第37期竜王戦(主催:読売新聞社)はランキング戦が進行中。12月13日(水)には1組1回戦の佐藤康光九段―永瀬拓矢九段戦が東京・将棋会館で行われました。対局の結果、角換わりのねじり合いを180手で制した佐藤九段が好スタートを切りました。
康光流の序盤戦術
今期のランキング戦1組は本戦出場に向けた5つの枠を17名で争うもの。本局を含め3連勝を挙げれば無条件で本戦入りが決まります。振り駒が行われた本局、先手の永瀬九段が得意の角換わり腰掛け銀に誘導したのを受けて後手の佐藤九段は独特の戦術を披露しました。
左銀の定位置とされる3三の地点に桂を跳ねたのは佐藤九段が公式戦で数局採用している駒組み。定跡形を外しながら先手からの桂跳ね速攻をけん制する狙いが見て取れます。間合いの計り合いののち、佐藤九段は6筋の歩をぶつけて先攻に踏み切りました。
勝負分けた中合いの妙
左辺上方に馬を作り合って局面は一段落。形勢は互角ながら、ここから佐藤九段は巧みな受けでペースをつかみます。自玉を菊水矢倉の堅陣に収めたあとじっと歩を打って先手の馬を封じ込めたのが損のない準備。持ち駒も蓄えつつ満を持して反撃に乗り出します。

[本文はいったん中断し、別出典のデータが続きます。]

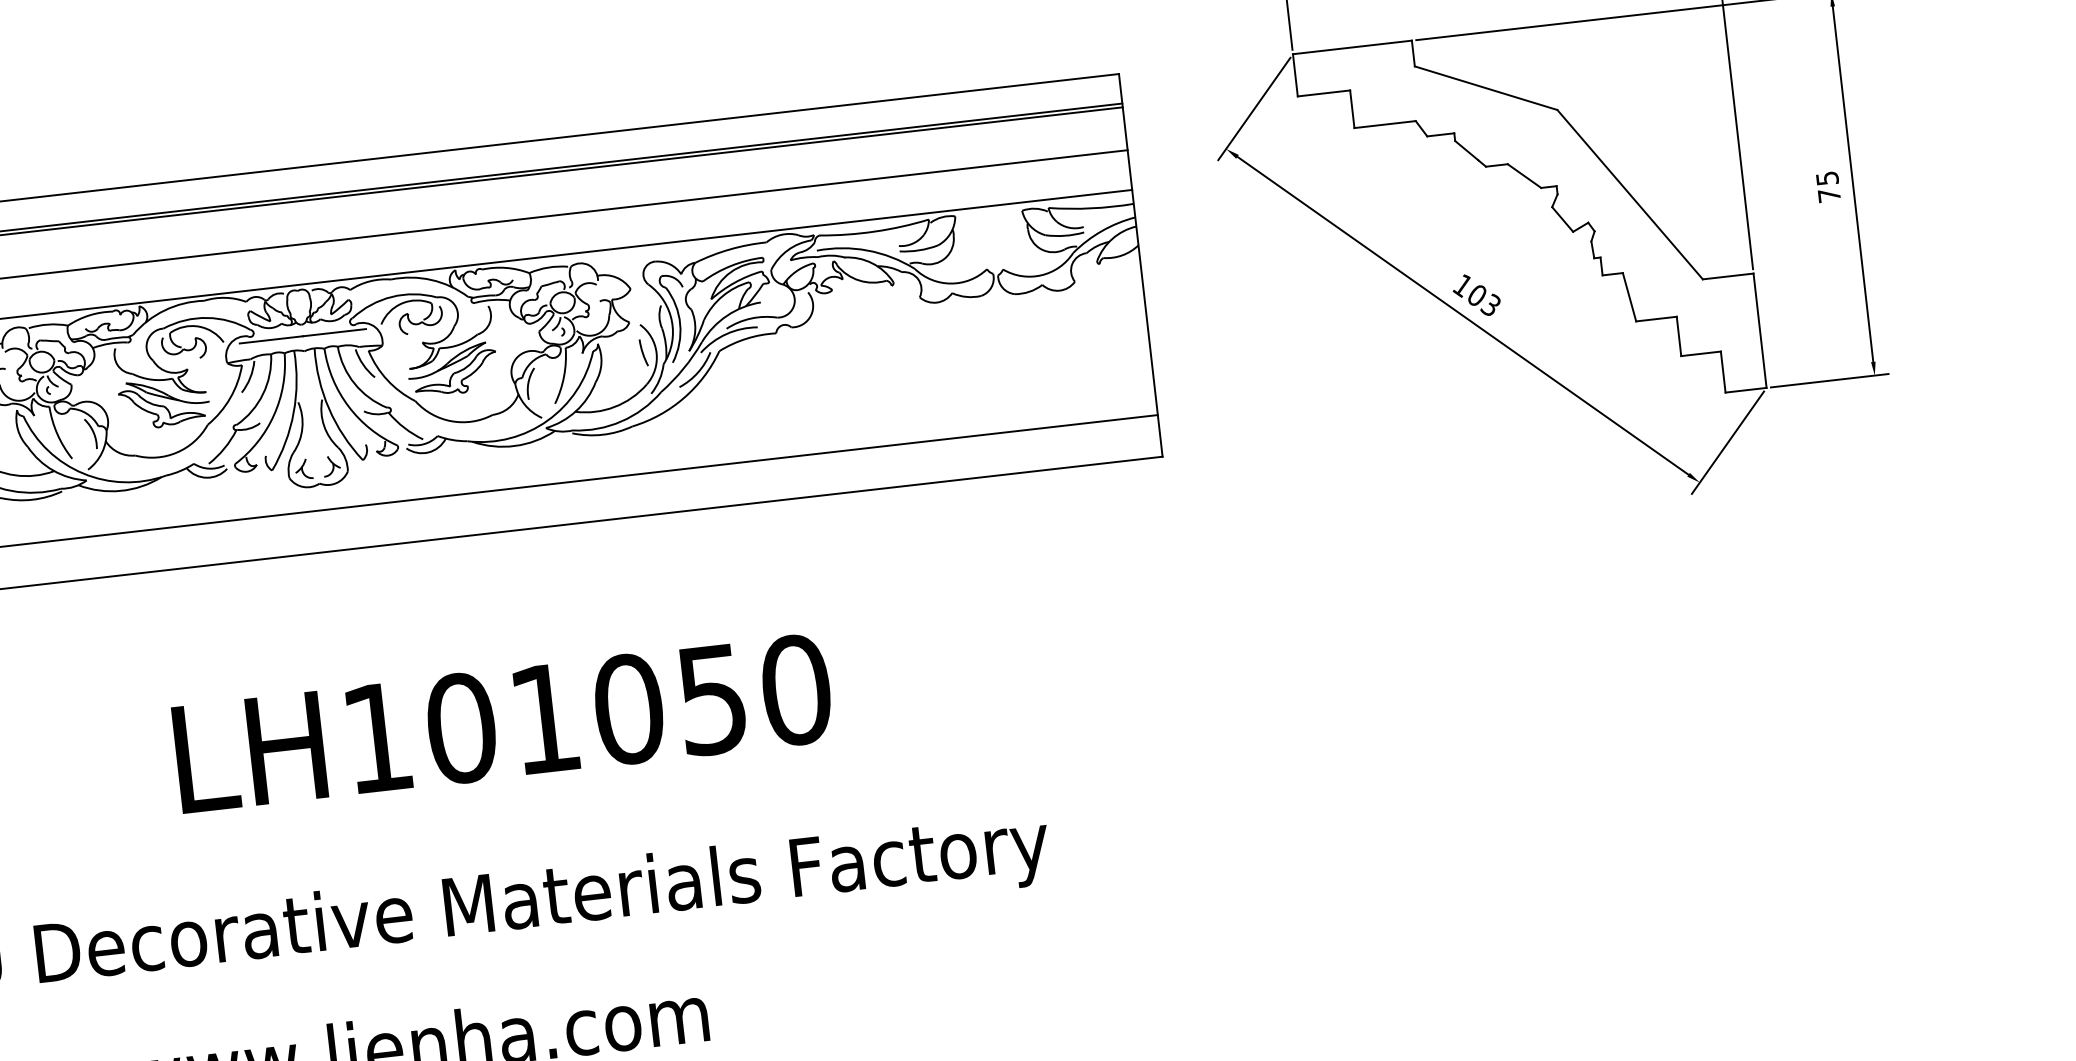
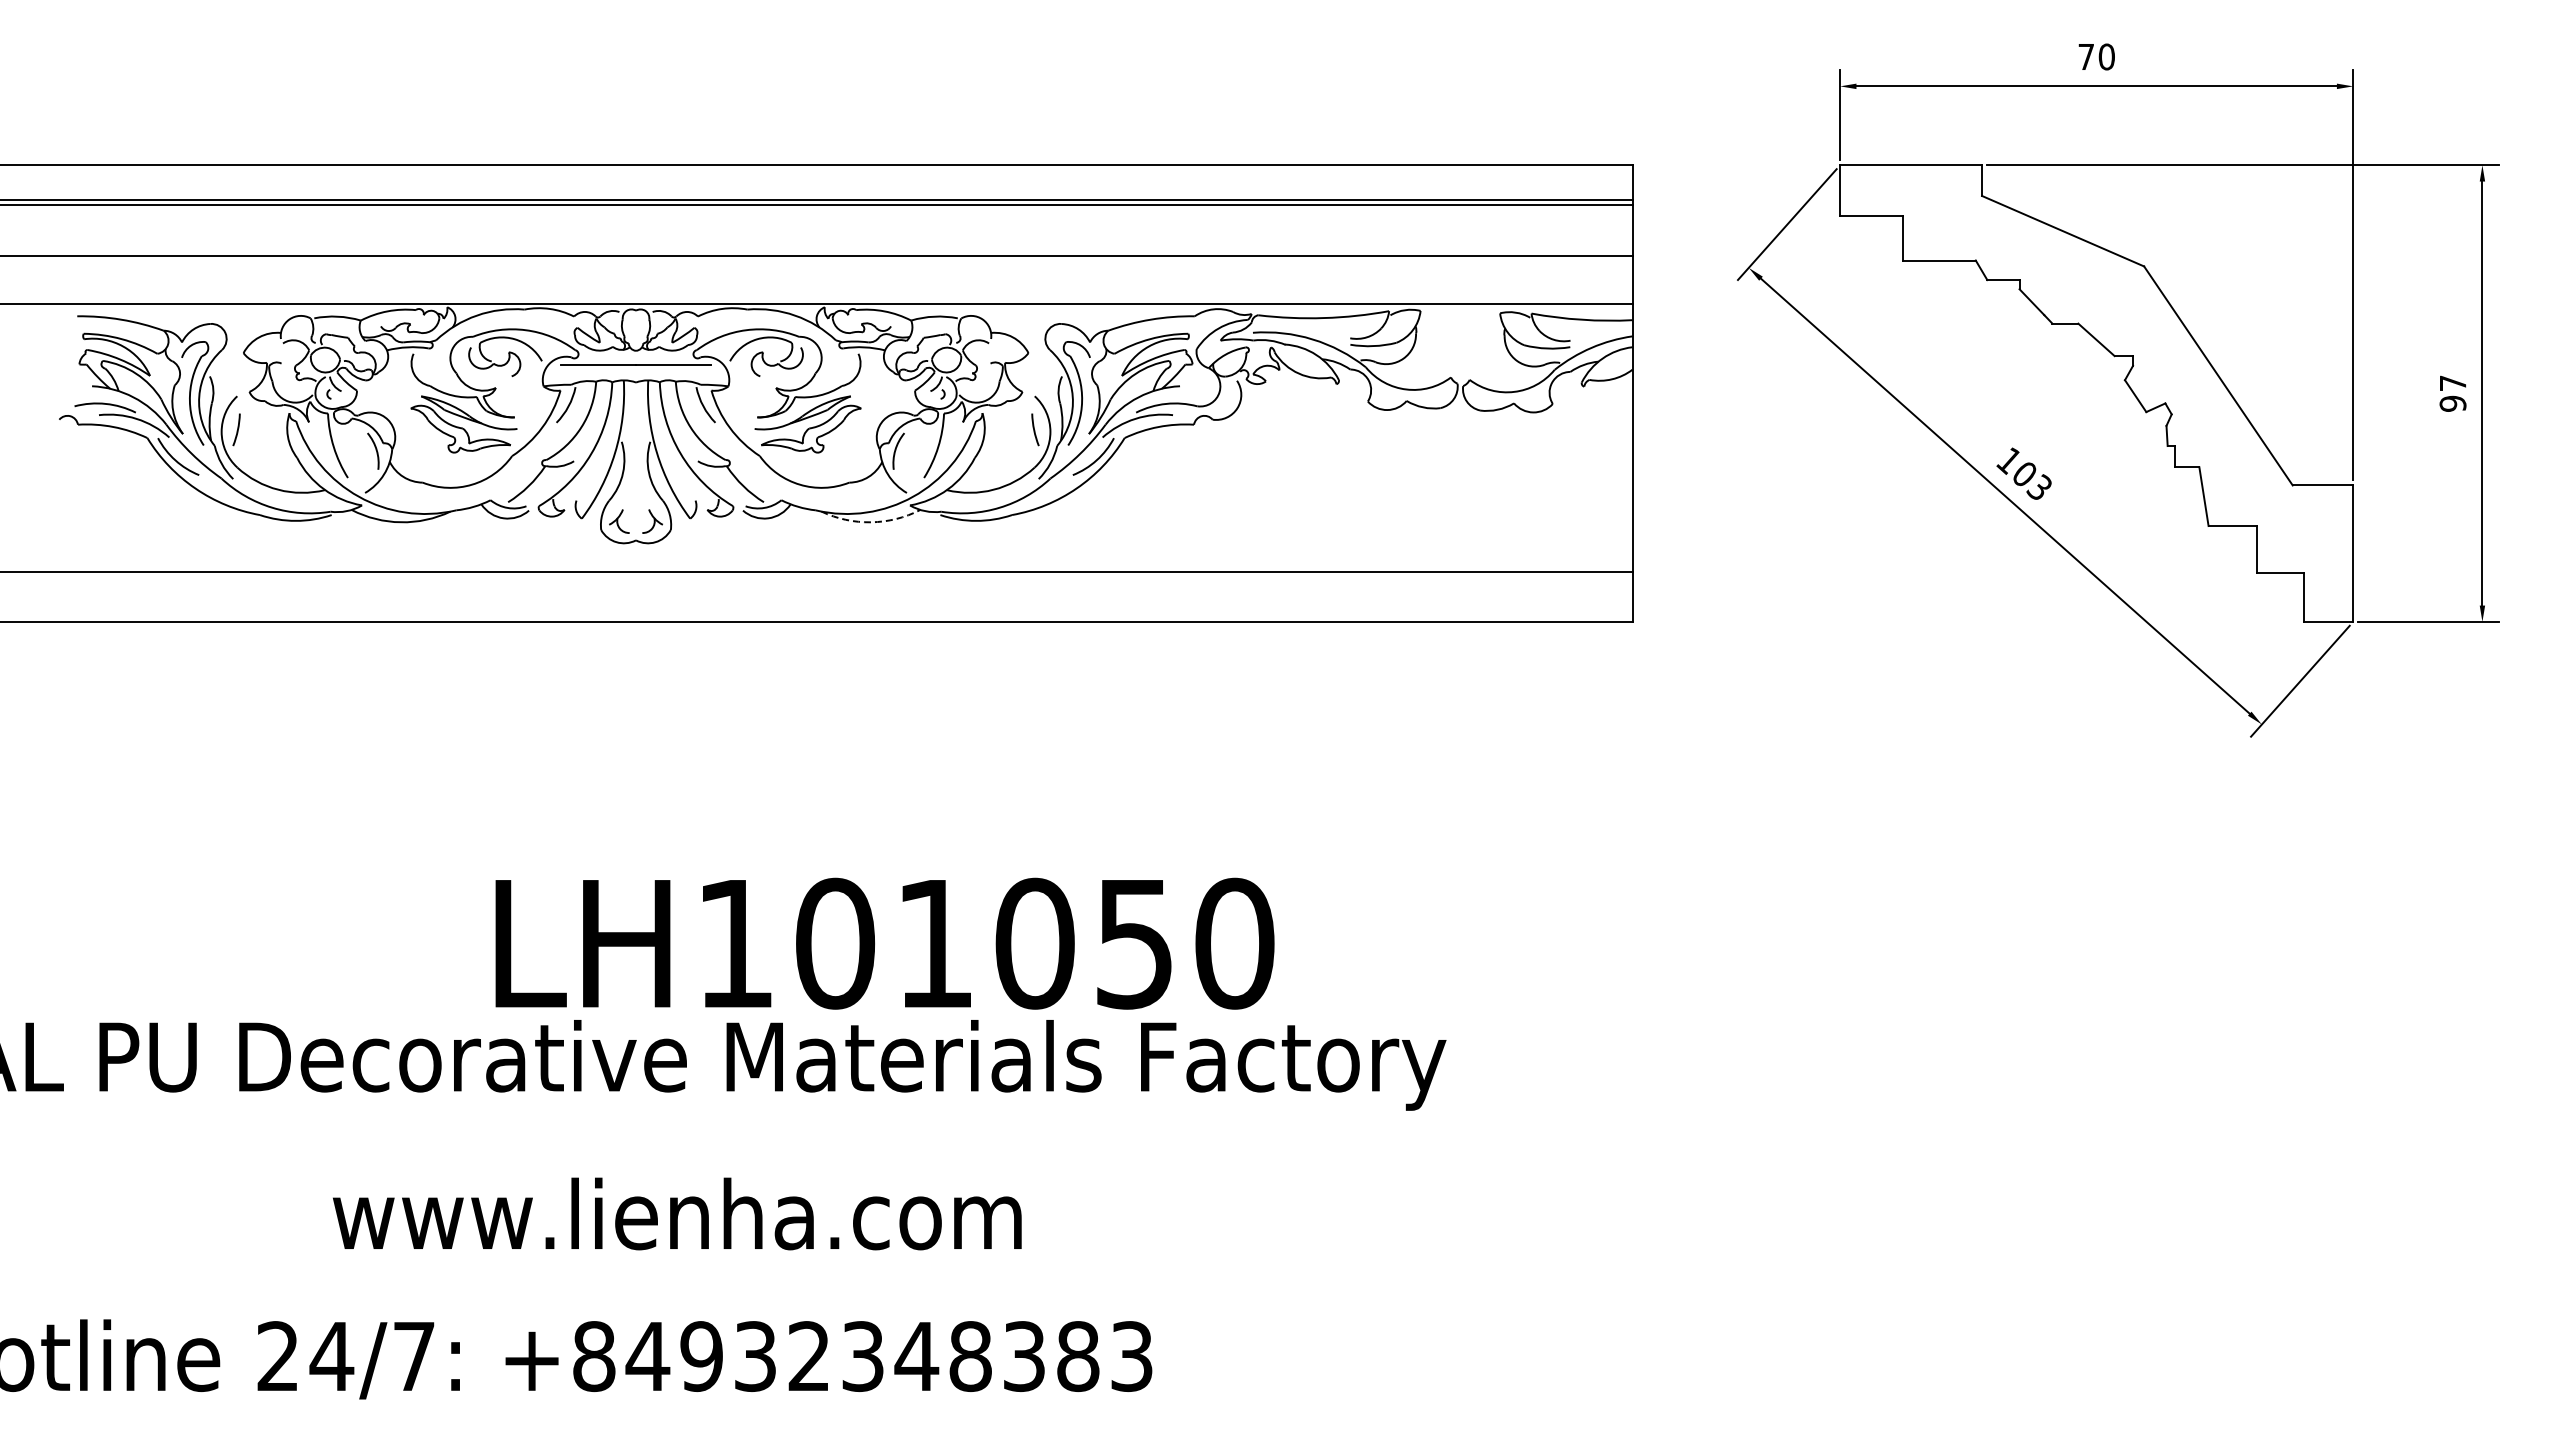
text: (1827, 187) -> (2452, 393), 75 -> 97
arc: (515, 446) -> (871, 522), solid -> dashed
text: (502, 723) -> (884, 943), moved

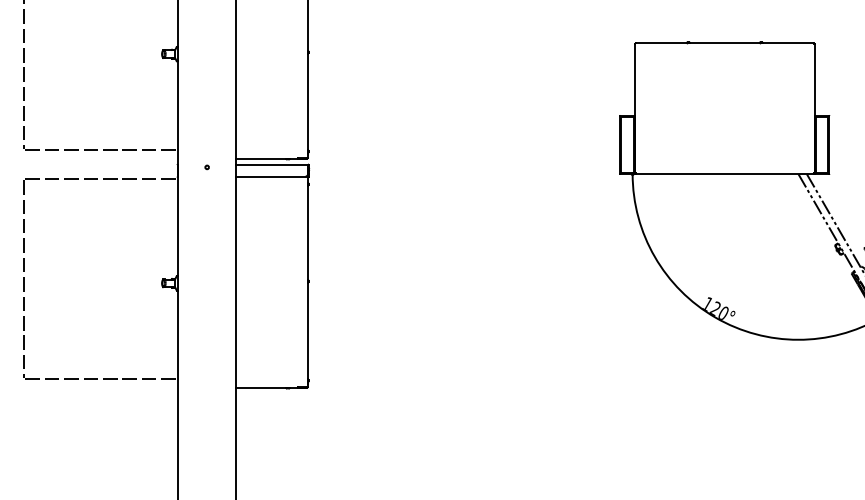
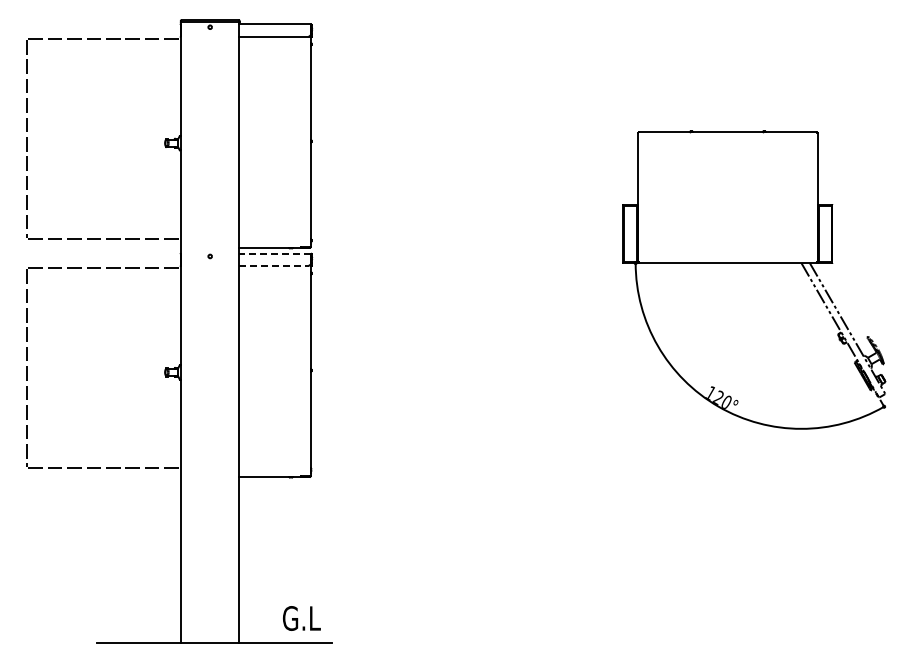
line: (272, 164) -> (275, 253), solid -> dashed
line: (270, 176) -> (273, 265), solid -> dashed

永瀬九段も決死の反撃に転じて終盤戦へ。盤上五段目までつり出された佐藤玉に永瀬九段が香を打って王手した局面が本局のハイライトでした。一分将棋の秒読みのなか、タダのところに桂を打ったのが中合いの好手。これが馬の利きを遮りつつ王手を受ける一石二鳥の手で、後手玉は即詰みを逃れています。
終局時刻は22時2分、最後まで粘る永瀬九段の追撃を振り切って寄せを決めた佐藤九段が快勝で2回戦に進出。終局後のSNSには「これは名局賞」「これが1組という将棋」「二人で編んだ名局譜」と両対局者への賛辞が溢れました。